_Exercise aim_: Which lines hold the string "text"? Copy each of them from the material below.

┌─ Material for the task

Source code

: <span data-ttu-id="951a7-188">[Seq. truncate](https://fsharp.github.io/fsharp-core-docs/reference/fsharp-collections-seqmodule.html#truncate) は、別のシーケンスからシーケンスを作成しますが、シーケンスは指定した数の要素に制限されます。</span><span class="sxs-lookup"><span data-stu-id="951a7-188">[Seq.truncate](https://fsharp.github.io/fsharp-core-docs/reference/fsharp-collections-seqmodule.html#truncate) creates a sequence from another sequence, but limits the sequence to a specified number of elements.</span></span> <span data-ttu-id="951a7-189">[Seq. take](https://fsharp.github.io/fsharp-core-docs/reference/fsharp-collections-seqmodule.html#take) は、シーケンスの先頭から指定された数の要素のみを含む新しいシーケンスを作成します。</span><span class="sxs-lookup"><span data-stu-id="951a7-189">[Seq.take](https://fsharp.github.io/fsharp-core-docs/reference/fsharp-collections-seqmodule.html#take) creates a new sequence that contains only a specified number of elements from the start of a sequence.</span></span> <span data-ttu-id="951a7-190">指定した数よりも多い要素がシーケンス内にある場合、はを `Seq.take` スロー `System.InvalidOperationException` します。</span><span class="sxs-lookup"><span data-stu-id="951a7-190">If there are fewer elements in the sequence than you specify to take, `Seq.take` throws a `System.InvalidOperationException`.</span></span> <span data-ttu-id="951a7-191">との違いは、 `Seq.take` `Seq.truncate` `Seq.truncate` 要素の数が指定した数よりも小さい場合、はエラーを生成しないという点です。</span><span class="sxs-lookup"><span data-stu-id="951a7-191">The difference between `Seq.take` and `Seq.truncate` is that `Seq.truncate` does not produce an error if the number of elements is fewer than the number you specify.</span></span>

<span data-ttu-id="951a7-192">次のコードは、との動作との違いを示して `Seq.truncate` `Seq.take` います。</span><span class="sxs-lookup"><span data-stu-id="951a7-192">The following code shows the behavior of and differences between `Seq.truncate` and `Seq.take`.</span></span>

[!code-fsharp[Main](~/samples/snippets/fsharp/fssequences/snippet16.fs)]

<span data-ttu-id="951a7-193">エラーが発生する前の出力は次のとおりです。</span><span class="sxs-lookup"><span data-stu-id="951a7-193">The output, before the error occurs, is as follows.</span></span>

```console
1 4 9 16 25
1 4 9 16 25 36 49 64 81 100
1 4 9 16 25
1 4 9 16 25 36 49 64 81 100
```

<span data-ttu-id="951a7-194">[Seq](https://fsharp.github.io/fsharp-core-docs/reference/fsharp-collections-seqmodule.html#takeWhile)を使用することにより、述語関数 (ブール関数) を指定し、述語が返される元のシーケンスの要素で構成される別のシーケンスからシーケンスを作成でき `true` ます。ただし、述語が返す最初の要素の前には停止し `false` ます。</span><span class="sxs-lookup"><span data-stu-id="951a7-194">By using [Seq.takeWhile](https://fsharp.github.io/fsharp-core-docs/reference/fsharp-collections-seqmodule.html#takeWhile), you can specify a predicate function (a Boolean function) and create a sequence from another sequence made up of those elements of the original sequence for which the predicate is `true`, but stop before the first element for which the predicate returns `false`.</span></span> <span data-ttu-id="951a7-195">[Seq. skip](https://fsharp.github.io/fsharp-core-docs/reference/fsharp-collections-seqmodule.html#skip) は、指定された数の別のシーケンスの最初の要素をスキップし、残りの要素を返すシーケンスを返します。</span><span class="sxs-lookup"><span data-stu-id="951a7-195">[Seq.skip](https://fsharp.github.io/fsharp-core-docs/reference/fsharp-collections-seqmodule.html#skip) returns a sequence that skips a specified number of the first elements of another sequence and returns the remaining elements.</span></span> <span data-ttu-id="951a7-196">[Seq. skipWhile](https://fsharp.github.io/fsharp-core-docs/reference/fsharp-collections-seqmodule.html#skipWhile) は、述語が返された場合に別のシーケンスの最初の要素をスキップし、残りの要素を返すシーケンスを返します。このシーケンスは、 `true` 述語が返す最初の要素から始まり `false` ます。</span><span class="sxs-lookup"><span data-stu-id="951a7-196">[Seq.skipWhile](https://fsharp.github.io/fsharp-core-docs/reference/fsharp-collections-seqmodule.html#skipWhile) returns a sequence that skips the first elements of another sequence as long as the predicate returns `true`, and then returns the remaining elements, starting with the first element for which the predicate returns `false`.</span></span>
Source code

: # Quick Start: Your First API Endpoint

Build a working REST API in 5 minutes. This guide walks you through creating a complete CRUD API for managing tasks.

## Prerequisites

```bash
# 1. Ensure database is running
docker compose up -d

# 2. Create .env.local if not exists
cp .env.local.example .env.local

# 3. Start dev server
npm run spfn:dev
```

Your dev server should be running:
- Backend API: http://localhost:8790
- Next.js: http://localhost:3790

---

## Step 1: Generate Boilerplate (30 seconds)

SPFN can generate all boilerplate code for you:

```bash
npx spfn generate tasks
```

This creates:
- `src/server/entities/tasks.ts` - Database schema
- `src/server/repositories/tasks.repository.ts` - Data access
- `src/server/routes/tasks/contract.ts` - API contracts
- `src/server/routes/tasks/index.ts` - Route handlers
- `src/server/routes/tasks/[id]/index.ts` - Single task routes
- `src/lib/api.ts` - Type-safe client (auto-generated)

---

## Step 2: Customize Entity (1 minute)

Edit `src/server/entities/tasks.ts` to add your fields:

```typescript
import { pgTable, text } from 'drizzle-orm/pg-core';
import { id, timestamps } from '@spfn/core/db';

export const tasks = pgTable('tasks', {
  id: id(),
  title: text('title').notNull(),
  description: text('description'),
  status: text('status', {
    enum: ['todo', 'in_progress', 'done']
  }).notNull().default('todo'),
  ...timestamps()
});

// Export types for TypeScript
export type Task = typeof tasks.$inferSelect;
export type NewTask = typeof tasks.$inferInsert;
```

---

└─

_Written solution_:
import { pgTable, text } from 'drizzle-orm/pg-core';
  title: text('title').notNull(),
  description: text('description'),
  status: text('status', {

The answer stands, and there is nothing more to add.